初めて設定するときは間違えやすいので気をつけてください。
プライベート兼用の口座を使っているときの開始残高は?
クラウド会計ソフトと銀行口座を同期させると、「プライベートのお金が反映されているけれどどうしよう」と疑問に感じます。
このようなときは、
- 自動仕訳を使わず、現金で処理する
- 事業主貸、事業主借をつかう
のどちらかで処理をしましょう。
1、自動仕訳を使わず、現金で処理する
プライベート兼用の口座を使っているときは、クラウド会計ソフトと口座同期しないほうがいいですよ。
まず最初にプライベートと事業では口座を明確に分けるべきですし、プライベートと事業用で経費を分けるのはけっこう面倒です。

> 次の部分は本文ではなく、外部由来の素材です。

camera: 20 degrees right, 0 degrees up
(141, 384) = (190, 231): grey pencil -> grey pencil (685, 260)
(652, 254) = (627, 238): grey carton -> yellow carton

通帳からの支払いであったとしても、帳簿上で通帳残高を管理していないのであれば、勘定科目で「普通預金」を使用する必要はありません。
現金科目で処理してOKなんです。
わたしはいつも現金で処理してしまいますね、プライベートと事業がまざった口座を管理するときは。
2、事業主貸、事業主借をつかう
もしどうしてもクラウド会計ソフトの自動仕訳を使いたいときは、開始残高では通帳の残高をそのまま入力しましょう。
そして、決算時にプライベートなお金の入出金を事業主貸or事業主借で処理し、残高を調整します。
決算時でなくても、期首から調整してもOK。
事業主貸や事業主借はとても便利な勘定科目なので、ついつい乱用しがちです。
使いすぎると、帳簿のミスを発見しづらくするのでできるかぎり使わないほうがいいと思います。

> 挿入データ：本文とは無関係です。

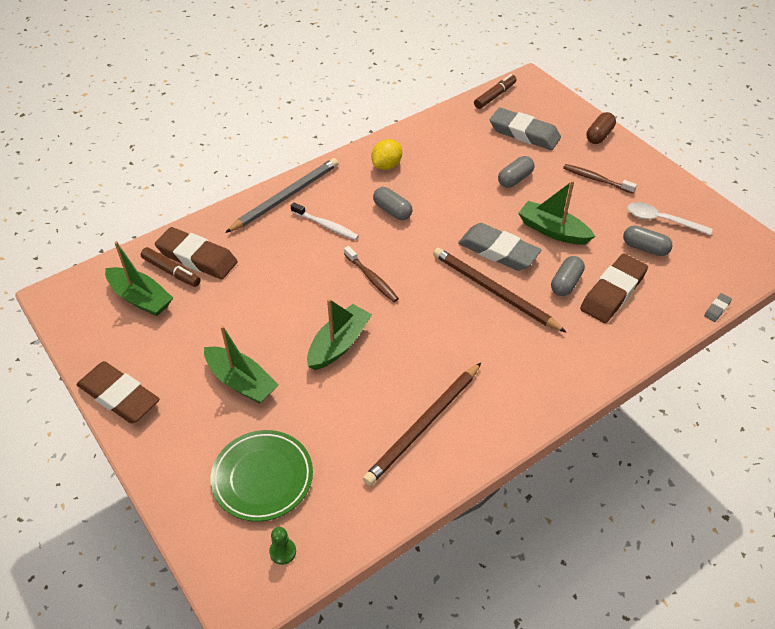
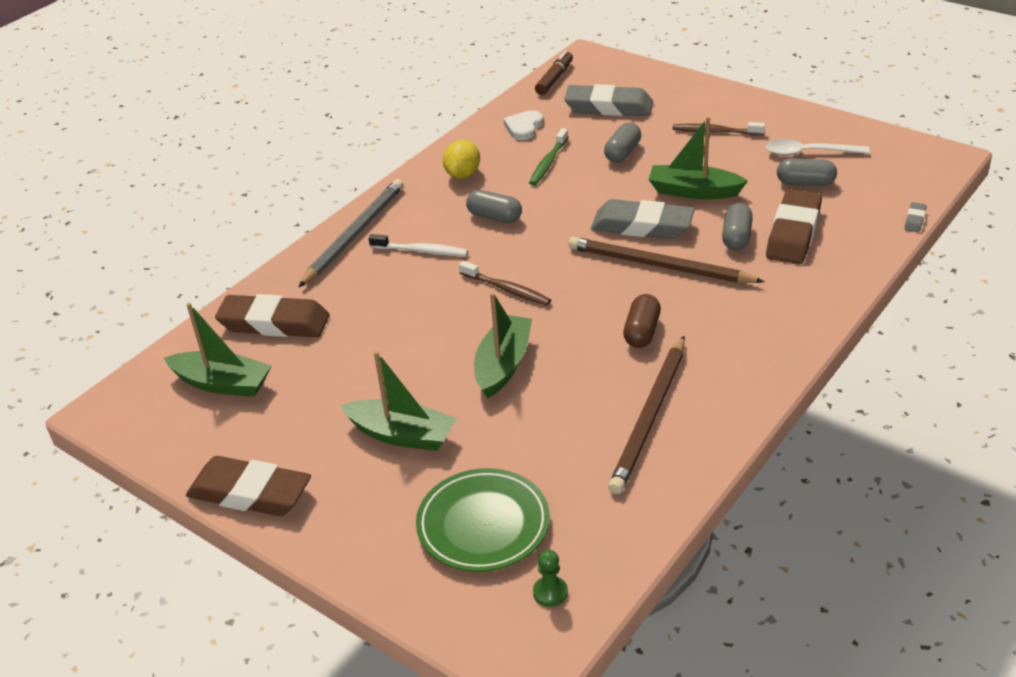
camera: 15 degrees left, 10 degrees down
(171, 271) = (248, 346): brown marker -> none
(451, 135) = (524, 127): none -> white heart
(454, 172) = (548, 163): none -> green toothbrush
(599, 135) = (695, 90): brown capsule -> brown capsule (641, 332)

まとめ:開始残高では仕訳を作りません。直接残高に入力します
開始残高の仕訳は作りませんでした。
貸借対照表に直接残高を入力します。
気を付けるべきなのは、今期から会計ソフトを乗り換えた方ですね。
前期決算書の貸借対照表の残高を今期期首の残高に転記しなければいけません。
これをしないと、残高が繰り越せてないままになってしまうので、貸借対照表の残高がでたらめなままになってしまいます。
もし「難しいかも」と感じたかたは、白色申告にするかお金を払って税理士に依頼しましょう。
税理士に青色申告をしてもらったほうが、65万円控除を使えるのでトータルで損しないです。それに安心感もありますから。